На другом разводе так же сопротивлялся идти Твердохлеб, он и голодовку объявил: на сатану работать не будет! Презирая его голодовку и его забастовку, тащили и его силком, только из простого барака, и Твердохлеб мог дотянуться и бить стёкла. Разбиваемые стёкла резко звенели на всю линейку, мрачно аккомпанируя счёту нарядчиков и надзирателей.
Аккомпанируя тягучему однообразному тону наших дней, недель, месяцев, лет.
И никакого просвета не предвиделось. Не задумано было просвета в плане МВД, когда эти лагеря создавались.

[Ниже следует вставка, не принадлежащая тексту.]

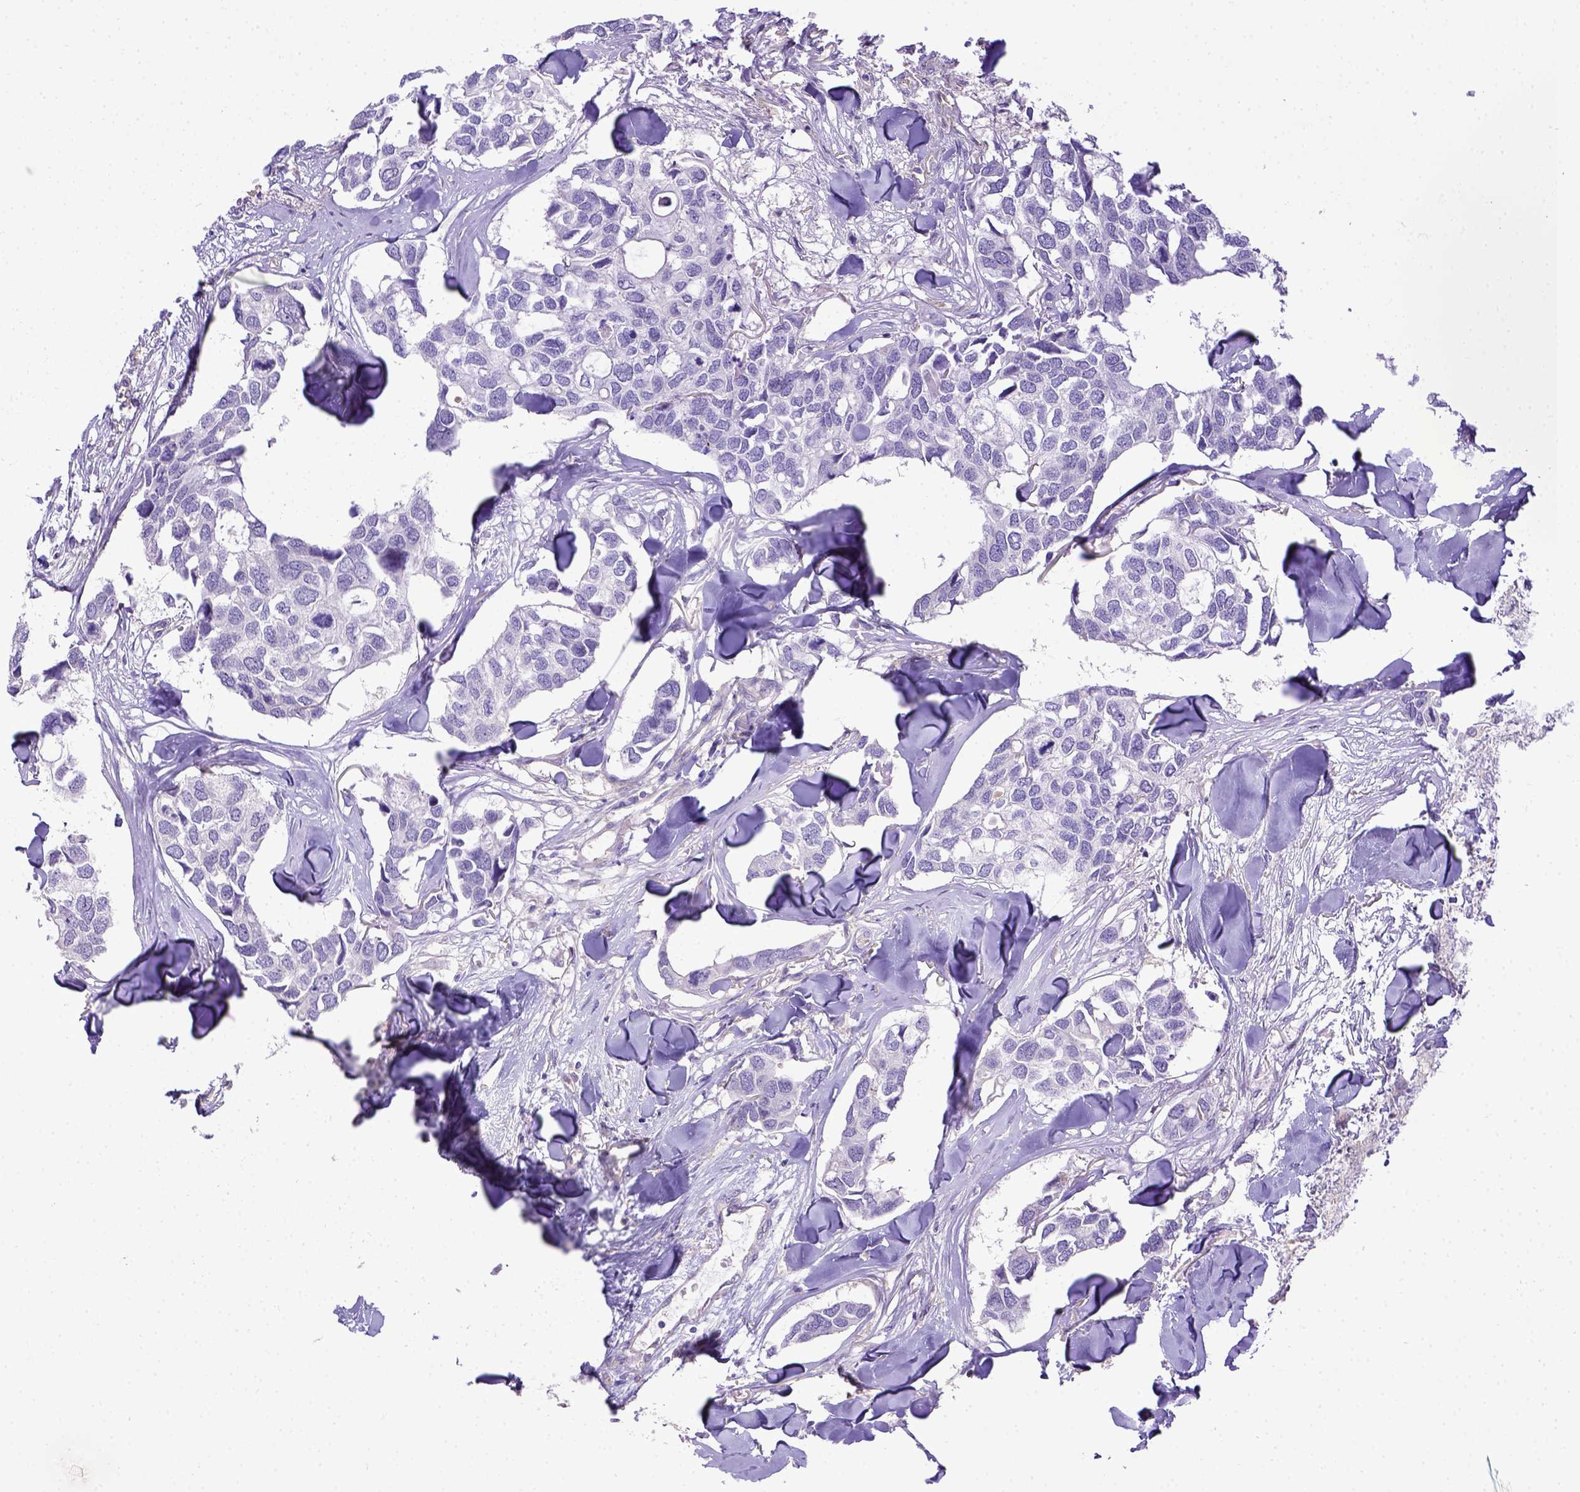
{"staining": {"intensity": "negative", "quantity": "none", "location": "none"}, "tissue": "breast cancer", "cell_type": "Tumor cells", "image_type": "cancer", "snomed": [{"axis": "morphology", "description": "Duct carcinoma"}, {"axis": "topography", "description": "Breast"}], "caption": "IHC image of breast cancer stained for a protein (brown), which reveals no positivity in tumor cells.", "gene": "CD40", "patient": {"sex": "female", "age": 83}}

Мы, четверть сотни новоприбывших, большей частью западные украинцы, сбились в одну бригаду и удалось договориться с нарядчиками иметь бригадира из своих — того же Павла Баранюка. Получилась из нас бригада смирная, работящая (западных украинцев, недавно от земли, ещё не коллективизированной, не подгонять надо было, а впору пожалуй удерживать). Дней несколько мы считались чернорабочими, но скоро объявились у нас каменщики-мастера, а другие взялись подучиться, и так мы стали бригадой каменщиков. Кладка получалась хорошо. Начальство это заметило, и сняло нас с жилого объекта — с постройки домов для вольных, оставило в зоне. Показали бригадиру кучу камней у БУРа — тех самых, за которые цеплялся Гершуни, пообещали, что камни с карьера будут подвозить непрерывно. И объяснили, что тот БУР, который стоит, это только половина БУРа, а нужно теперь пристроить такую же вторую половину, и это сделает наша бригада.
Так, на позор наш, мы стали строить тюрьму для себя.
Стояла долгая сухая осень, — за весь сентябрь и за половину октября не выпало ни дождика. Утром бывало тихо, потом поднимался ветер, к полудню крепчал, к вечеру стихал опять. Иногда этот ветер был постоянен, — он дул тонко, щемяще и особенно давал чувствовать эту щемящую ровную степь, открывавшуюся нам даже с лесов БУРа, — ни посёлок с первыми заводскими зданиями, ни военный городок конвоя, ни тем более наша ещё проволочная зона не закрывали от нас беспредельности, бесконечности, совершенной ровности и безнадёжности этой степи, по которой только первый рядок едва ошкуренных телефонных столбов пошёл на северо-восток к Павлодару. Иногда ветер вдруг брался крутой, за час надувал холоду из Сибири, заставлял натянуть телогрейки и ещё бил и бил в лицо крупным песком и мелкими камушками, которые мёл по степи. Да уж не обойтись, проще повторить стихотворение, которое я написал в те дни на кладке БУРа.
КАМЕНЩИК
Вот — я каменщик. Как у поэта сложено,
Я из камня дикого кладу тюрьму.
Но вокруг — не город. Зона. Огорожено.
В чистом небе коршун реет настороженно.
Ветер по степи!.. И нет в степи прохожего,
Чтоб спросить меня: кладу — кому?
Стерегут колючкой, псами, пулемётами, —
Мало! Им ещё в тюрьме нужна тюрьма…
Мастерок в руке. Размеренно работаю,
И влечёт работа по себе сама.
Был майор. Стена не так развязана.
Первых посадить нас обещал.
Только ль это! Слово вольно сказано.
На тюремном деле — галочка проказою,
Что-нибудь в доносе на меня показано,
С кем-нибудь фигурной скобкой сообща.
Вперекличь дробят и тешут молотки проворные.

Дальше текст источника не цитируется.